### Excerpted data
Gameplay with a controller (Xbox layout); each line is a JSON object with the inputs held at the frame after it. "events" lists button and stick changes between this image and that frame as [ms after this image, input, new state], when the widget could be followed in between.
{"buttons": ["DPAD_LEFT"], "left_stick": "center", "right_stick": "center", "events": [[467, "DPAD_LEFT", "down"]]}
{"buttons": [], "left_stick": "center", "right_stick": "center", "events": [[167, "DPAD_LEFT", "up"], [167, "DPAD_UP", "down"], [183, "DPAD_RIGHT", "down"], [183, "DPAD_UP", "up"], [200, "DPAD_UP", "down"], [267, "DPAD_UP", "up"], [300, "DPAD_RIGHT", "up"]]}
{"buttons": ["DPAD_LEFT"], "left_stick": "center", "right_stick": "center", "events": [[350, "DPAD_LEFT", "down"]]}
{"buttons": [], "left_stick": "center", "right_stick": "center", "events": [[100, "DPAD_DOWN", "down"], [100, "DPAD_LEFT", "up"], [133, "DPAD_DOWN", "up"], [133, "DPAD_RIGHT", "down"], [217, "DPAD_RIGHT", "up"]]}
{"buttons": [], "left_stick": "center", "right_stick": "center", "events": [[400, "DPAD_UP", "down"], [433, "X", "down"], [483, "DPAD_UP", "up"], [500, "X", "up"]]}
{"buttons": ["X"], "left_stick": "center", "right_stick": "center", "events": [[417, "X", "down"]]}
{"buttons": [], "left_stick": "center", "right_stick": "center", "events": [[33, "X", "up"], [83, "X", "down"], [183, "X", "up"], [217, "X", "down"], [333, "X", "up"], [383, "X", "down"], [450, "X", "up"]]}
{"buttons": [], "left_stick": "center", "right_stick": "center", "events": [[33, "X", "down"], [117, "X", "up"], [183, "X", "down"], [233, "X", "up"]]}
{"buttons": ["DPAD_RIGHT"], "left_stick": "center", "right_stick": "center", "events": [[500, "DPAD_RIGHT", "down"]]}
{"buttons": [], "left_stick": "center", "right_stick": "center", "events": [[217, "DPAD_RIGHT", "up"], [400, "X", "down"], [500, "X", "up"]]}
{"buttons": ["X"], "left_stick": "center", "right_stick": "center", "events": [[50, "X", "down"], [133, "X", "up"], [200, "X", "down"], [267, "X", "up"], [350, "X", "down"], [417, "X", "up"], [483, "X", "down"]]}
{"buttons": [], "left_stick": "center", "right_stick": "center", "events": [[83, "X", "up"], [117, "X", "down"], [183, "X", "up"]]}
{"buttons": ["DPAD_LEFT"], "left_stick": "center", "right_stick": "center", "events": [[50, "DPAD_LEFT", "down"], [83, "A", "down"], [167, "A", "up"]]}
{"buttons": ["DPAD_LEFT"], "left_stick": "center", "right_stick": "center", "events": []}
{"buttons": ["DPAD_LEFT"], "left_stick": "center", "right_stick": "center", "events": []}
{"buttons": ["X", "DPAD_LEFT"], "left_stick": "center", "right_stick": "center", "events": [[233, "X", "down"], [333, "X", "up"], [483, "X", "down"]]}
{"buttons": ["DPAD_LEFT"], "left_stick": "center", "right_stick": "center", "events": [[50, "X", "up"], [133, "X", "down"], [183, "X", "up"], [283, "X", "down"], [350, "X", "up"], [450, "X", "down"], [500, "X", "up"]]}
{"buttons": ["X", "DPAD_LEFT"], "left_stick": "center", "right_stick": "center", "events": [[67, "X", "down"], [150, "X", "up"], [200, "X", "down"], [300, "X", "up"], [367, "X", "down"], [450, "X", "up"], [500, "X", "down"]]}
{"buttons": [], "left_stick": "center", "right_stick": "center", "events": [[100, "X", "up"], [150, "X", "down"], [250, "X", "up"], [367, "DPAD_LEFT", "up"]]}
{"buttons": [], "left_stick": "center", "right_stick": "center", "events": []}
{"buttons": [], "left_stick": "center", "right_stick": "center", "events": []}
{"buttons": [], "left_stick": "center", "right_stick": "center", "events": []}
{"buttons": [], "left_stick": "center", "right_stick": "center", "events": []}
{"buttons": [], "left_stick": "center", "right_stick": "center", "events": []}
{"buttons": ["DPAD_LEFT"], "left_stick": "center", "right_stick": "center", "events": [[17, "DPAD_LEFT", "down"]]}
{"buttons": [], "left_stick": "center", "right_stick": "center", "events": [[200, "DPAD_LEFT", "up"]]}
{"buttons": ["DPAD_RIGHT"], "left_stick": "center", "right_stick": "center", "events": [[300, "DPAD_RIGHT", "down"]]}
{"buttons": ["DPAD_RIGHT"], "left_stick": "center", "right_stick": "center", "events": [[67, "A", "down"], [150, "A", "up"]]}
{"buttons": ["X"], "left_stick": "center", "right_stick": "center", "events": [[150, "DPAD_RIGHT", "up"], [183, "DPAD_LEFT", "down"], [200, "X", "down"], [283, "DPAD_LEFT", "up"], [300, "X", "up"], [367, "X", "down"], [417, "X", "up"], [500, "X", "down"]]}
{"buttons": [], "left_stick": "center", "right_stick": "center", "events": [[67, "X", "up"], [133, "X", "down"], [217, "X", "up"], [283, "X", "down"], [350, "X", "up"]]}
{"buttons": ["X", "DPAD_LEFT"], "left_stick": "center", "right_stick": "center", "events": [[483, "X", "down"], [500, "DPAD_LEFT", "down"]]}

### Problem to solve
Every line must be copied exactly as it stands above.

### Output for this task
Gameplay with a controller (Xbox layout); each line is a JSON object with the inputs held at the frame after it. "events" lists button and stick changes between this image and that frame as [ms after this image, input, new state], when the widget could be followed in between.
{"buttons": ["DPAD_LEFT"], "left_stick": "center", "right_stick": "center", "events": [[467, "DPAD_LEFT", "down"]]}
{"buttons": [], "left_stick": "center", "right_stick": "center", "events": [[167, "DPAD_LEFT", "up"], [167, "DPAD_UP", "down"], [183, "DPAD_RIGHT", "down"], [183, "DPAD_UP", "up"], [200, "DPAD_UP", "down"], [267, "DPAD_UP", "up"], [300, "DPAD_RIGHT", "up"]]}
{"buttons": ["DPAD_LEFT"], "left_stick": "center", "right_stick": "center", "events": [[350, "DPAD_LEFT", "down"]]}
{"buttons": [], "left_stick": "center", "right_stick": "center", "events": [[100, "DPAD_DOWN", "down"], [100, "DPAD_LEFT", "up"], [133, "DPAD_DOWN", "up"], [133, "DPAD_RIGHT", "down"], [217, "DPAD_RIGHT", "up"]]}
{"buttons": [], "left_stick": "center", "right_stick": "center", "events": [[400, "DPAD_UP", "down"], [433, "X", "down"], [483, "DPAD_UP", "up"], [500, "X", "up"]]}
{"buttons": ["X"], "left_stick": "center", "right_stick": "center", "events": [[417, "X", "down"]]}
{"buttons": [], "left_stick": "center", "right_stick": "center", "events": [[33, "X", "up"], [83, "X", "down"], [183, "X", "up"], [217, "X", "down"], [333, "X", "up"], [383, "X", "down"], [450, "X", "up"]]}
{"buttons": [], "left_stick": "center", "right_stick": "center", "events": [[33, "X", "down"], [117, "X", "up"], [183, "X", "down"], [233, "X", "up"]]}
{"buttons": ["DPAD_RIGHT"], "left_stick": "center", "right_stick": "center", "events": [[500, "DPAD_RIGHT", "down"]]}
{"buttons": [], "left_stick": "center", "right_stick": "center", "events": [[217, "DPAD_RIGHT", "up"], [400, "X", "down"], [500, "X", "up"]]}
{"buttons": ["X"], "left_stick": "center", "right_stick": "center", "events": [[50, "X", "down"], [133, "X", "up"], [200, "X", "down"], [267, "X", "up"], [350, "X", "down"], [417, "X", "up"], [483, "X", "down"]]}
{"buttons": [], "left_stick": "center", "right_stick": "center", "events": [[83, "X", "up"], [117, "X", "down"], [183, "X", "up"]]}
{"buttons": ["DPAD_LEFT"], "left_stick": "center", "right_stick": "center", "events": [[50, "DPAD_LEFT", "down"], [83, "A", "down"], [167, "A", "up"]]}
{"buttons": ["DPAD_LEFT"], "left_stick": "center", "right_stick": "center", "events": []}
{"buttons": ["DPAD_LEFT"], "left_stick": "center", "right_stick": "center", "events": []}
{"buttons": ["X", "DPAD_LEFT"], "left_stick": "center", "right_stick": "center", "events": [[233, "X", "down"], [333, "X", "up"], [483, "X", "down"]]}
{"buttons": ["DPAD_LEFT"], "left_stick": "center", "right_stick": "center", "events": [[50, "X", "up"], [133, "X", "down"], [183, "X", "up"], [283, "X", "down"], [350, "X", "up"], [450, "X", "down"], [500, "X", "up"]]}
{"buttons": ["X", "DPAD_LEFT"], "left_stick": "center", "right_stick": "center", "events": [[67, "X", "down"], [150, "X", "up"], [200, "X", "down"], [300, "X", "up"], [367, "X", "down"], [450, "X", "up"], [500, "X", "down"]]}
{"buttons": [], "left_stick": "center", "right_stick": "center", "events": [[100, "X", "up"], [150, "X", "down"], [250, "X", "up"], [367, "DPAD_LEFT", "up"]]}
{"buttons": [], "left_stick": "center", "right_stick": "center", "events": []}
{"buttons": [], "left_stick": "center", "right_stick": "center", "events": []}
{"buttons": [], "left_stick": "center", "right_stick": "center", "events": []}
{"buttons": [], "left_stick": "center", "right_stick": "center", "events": []}
{"buttons": [], "left_stick": "center", "right_stick": "center", "events": []}
{"buttons": ["DPAD_LEFT"], "left_stick": "center", "right_stick": "center", "events": [[17, "DPAD_LEFT", "down"]]}
{"buttons": [], "left_stick": "center", "right_stick": "center", "events": [[200, "DPAD_LEFT", "up"]]}
{"buttons": ["DPAD_RIGHT"], "left_stick": "center", "right_stick": "center", "events": [[300, "DPAD_RIGHT", "down"]]}
{"buttons": ["DPAD_RIGHT"], "left_stick": "center", "right_stick": "center", "events": [[67, "A", "down"], [150, "A", "up"]]}
{"buttons": ["X"], "left_stick": "center", "right_stick": "center", "events": [[150, "DPAD_RIGHT", "up"], [183, "DPAD_LEFT", "down"], [200, "X", "down"], [283, "DPAD_LEFT", "up"], [300, "X", "up"], [367, "X", "down"], [417, "X", "up"], [500, "X", "down"]]}
{"buttons": [], "left_stick": "center", "right_stick": "center", "events": [[67, "X", "up"], [133, "X", "down"], [217, "X", "up"], [283, "X", "down"], [350, "X", "up"]]}
{"buttons": ["X", "DPAD_LEFT"], "left_stick": "center", "right_stick": "center", "events": [[483, "X", "down"], [500, "DPAD_LEFT", "down"]]}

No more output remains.